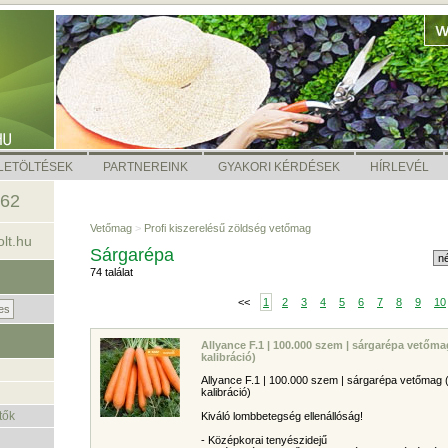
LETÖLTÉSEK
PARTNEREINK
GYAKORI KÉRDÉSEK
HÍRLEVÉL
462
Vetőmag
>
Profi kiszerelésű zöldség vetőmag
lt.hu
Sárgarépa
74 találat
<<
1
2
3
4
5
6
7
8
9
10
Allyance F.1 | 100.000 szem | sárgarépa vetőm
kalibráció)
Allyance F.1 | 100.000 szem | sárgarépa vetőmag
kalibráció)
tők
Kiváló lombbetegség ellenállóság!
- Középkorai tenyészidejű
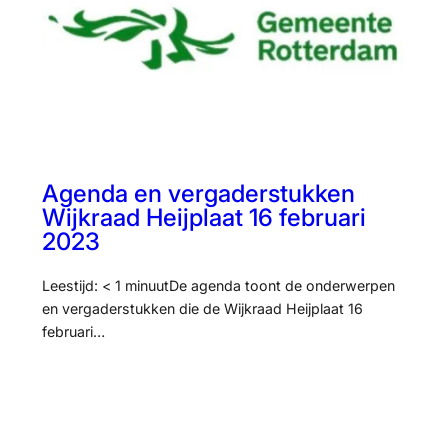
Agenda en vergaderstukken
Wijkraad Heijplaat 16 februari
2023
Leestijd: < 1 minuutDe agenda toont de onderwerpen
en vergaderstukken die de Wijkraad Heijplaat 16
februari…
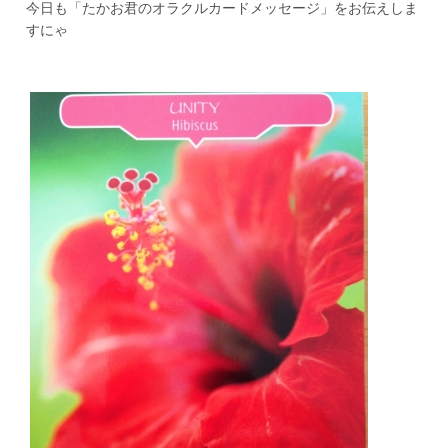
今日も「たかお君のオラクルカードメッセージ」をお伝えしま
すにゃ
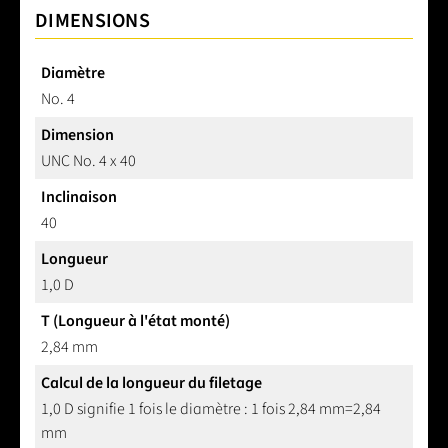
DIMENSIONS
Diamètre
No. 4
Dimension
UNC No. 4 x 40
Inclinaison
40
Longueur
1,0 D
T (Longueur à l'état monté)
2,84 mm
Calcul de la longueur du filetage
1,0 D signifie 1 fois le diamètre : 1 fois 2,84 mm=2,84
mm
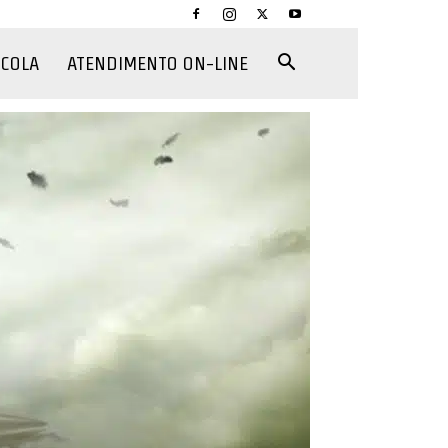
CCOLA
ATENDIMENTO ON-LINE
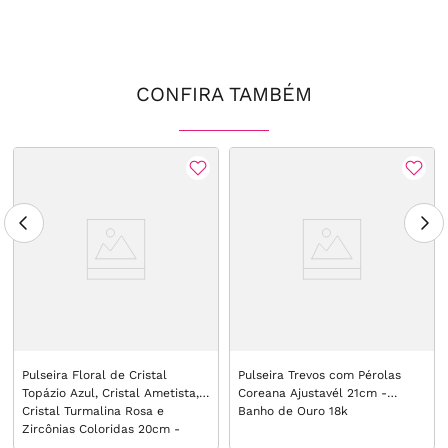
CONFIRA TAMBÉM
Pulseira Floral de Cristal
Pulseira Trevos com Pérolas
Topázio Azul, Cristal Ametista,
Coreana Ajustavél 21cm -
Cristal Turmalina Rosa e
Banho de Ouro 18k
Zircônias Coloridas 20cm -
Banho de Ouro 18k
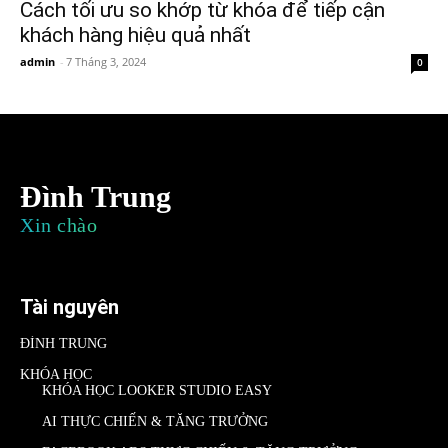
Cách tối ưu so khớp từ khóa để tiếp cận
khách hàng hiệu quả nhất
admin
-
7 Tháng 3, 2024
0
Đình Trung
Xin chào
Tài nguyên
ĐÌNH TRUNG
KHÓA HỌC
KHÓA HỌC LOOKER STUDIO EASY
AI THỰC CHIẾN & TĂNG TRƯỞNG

--

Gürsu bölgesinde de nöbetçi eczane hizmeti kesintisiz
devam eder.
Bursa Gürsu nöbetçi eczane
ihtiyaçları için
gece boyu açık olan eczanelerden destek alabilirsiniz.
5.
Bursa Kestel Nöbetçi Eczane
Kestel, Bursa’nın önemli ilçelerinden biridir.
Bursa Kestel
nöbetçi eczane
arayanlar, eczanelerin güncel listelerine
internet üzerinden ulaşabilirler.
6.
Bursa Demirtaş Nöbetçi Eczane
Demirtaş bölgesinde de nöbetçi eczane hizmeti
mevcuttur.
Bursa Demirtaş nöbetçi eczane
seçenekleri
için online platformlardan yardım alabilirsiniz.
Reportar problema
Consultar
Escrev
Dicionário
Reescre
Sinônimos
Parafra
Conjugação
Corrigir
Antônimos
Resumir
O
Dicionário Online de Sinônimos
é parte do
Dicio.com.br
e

> **EXERCISE OBJECTIVE**:
The response should be the listing above, limited to the lines between the one holding "khách hàng hiệu quả nhất" and the one holding "AI THỰC CHIẾN & TĂNG TRƯỞNG", inclusive, reproduced exactly.

> **EXPECTED ANSWER**:
khách hàng hiệu quả nhất
admin
-
7 Tháng 3, 2024
0
Đình Trung
Xin chào
Tài nguyên
ĐÌNH TRUNG
KHÓA HỌC
KHÓA HỌC LOOKER STUDIO EASY
AI THỰC CHIẾN & TĂNG TRƯỞNG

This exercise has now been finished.